## EXERCISE REQUIREMENTS
Please transcribe the rows below, starting at the line with "Rendered at 1241 by 1754 pixels." and continuing up to and including the line with "list Control de".

Collected data
---*---
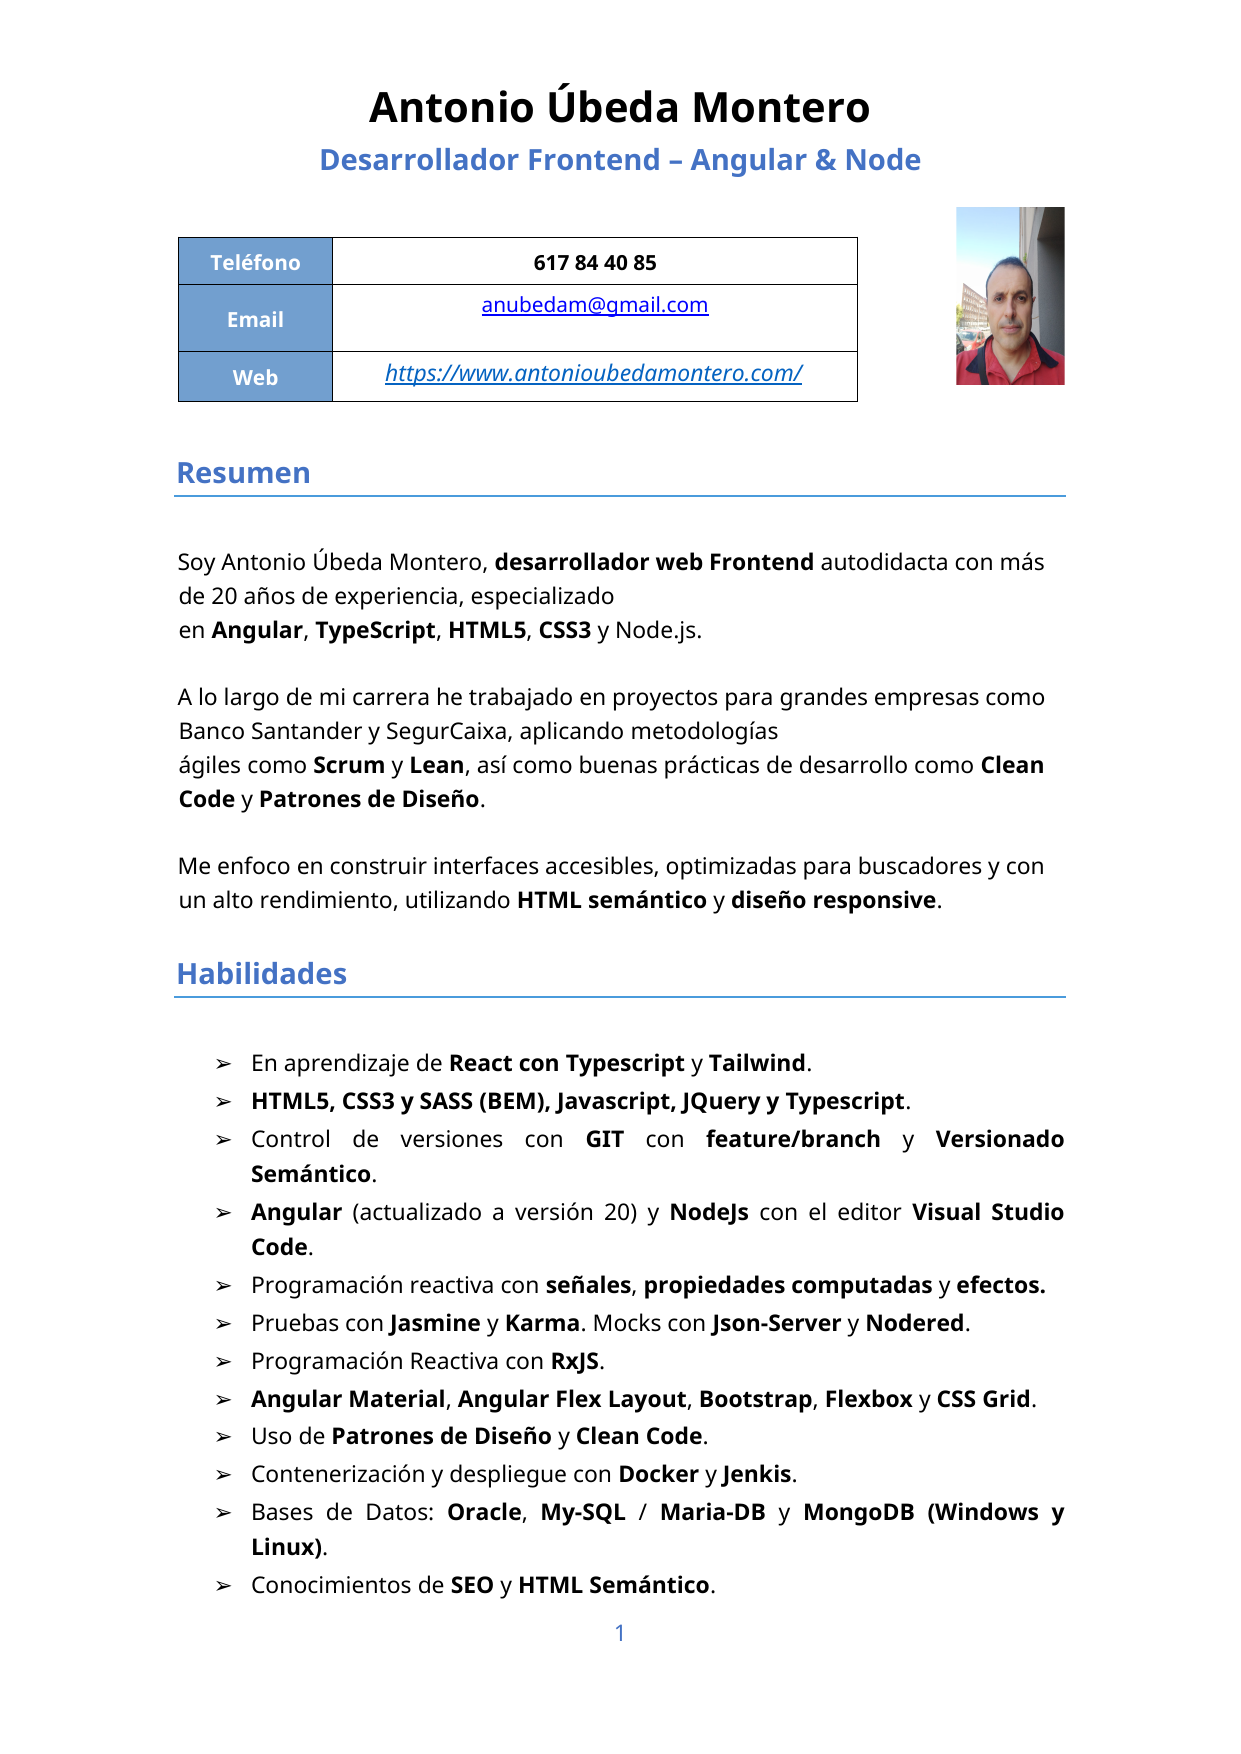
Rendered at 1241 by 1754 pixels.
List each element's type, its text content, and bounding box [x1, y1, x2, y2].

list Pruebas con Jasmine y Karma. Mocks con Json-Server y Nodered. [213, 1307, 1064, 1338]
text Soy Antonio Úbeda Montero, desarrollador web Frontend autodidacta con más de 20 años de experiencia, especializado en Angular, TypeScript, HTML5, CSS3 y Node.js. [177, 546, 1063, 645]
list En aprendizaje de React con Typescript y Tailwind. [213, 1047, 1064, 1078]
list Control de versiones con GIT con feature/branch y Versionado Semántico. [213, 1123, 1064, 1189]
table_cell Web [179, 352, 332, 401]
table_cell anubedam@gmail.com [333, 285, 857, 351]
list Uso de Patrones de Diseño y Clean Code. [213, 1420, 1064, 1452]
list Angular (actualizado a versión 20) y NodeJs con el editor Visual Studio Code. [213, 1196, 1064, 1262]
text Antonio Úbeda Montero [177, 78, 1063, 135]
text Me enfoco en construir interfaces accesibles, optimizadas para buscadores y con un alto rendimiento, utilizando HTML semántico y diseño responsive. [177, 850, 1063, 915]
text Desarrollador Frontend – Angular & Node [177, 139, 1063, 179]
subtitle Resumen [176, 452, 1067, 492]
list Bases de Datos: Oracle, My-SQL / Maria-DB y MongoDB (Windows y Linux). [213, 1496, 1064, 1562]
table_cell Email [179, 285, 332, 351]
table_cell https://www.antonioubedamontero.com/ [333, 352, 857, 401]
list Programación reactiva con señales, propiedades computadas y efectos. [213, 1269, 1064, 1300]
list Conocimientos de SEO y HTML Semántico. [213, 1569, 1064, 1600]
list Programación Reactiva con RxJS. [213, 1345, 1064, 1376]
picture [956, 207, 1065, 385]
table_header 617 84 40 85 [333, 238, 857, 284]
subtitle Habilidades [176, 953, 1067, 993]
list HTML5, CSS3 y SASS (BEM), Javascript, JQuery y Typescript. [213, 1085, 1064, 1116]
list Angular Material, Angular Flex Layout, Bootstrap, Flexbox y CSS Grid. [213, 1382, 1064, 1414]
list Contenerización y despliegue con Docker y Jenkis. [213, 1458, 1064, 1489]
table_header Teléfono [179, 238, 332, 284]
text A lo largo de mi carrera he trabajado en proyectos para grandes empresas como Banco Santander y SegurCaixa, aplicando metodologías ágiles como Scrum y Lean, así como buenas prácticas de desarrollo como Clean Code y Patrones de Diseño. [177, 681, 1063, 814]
---*---
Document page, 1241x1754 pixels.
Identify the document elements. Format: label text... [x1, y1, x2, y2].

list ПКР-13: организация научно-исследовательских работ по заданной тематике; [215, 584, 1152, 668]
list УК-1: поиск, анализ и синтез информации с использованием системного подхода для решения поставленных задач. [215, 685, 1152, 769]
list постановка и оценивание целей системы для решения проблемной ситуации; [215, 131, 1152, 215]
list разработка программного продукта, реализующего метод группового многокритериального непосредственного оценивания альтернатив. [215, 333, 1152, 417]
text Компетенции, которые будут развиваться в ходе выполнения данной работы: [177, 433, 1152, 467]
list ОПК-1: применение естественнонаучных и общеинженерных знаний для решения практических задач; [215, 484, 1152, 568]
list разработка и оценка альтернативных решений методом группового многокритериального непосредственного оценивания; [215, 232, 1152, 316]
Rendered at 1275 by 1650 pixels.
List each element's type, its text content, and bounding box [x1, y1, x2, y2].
---*---
## FINISHED TASK
Rendered at 1241 by 1754 pixels.
List each element's type, its text content, and bounding box [x1, y1, x2, y2].

list Pruebas con Jasmine y Karma. Mocks con Json-Server y Nodered. [213, 1307, 1064, 1338]
text Soy Antonio Úbeda Montero, desarrollador web Frontend autodidacta con más de 20 años de experiencia, especializado en Angular, TypeScript, HTML5, CSS3 y Node.js. [177, 546, 1063, 645]
list En aprendizaje de React con Typescript y Tailwind. [213, 1047, 1064, 1078]
list Control de versiones con GIT con feature/branch y Versionado Semántico. [213, 1123, 1064, 1189]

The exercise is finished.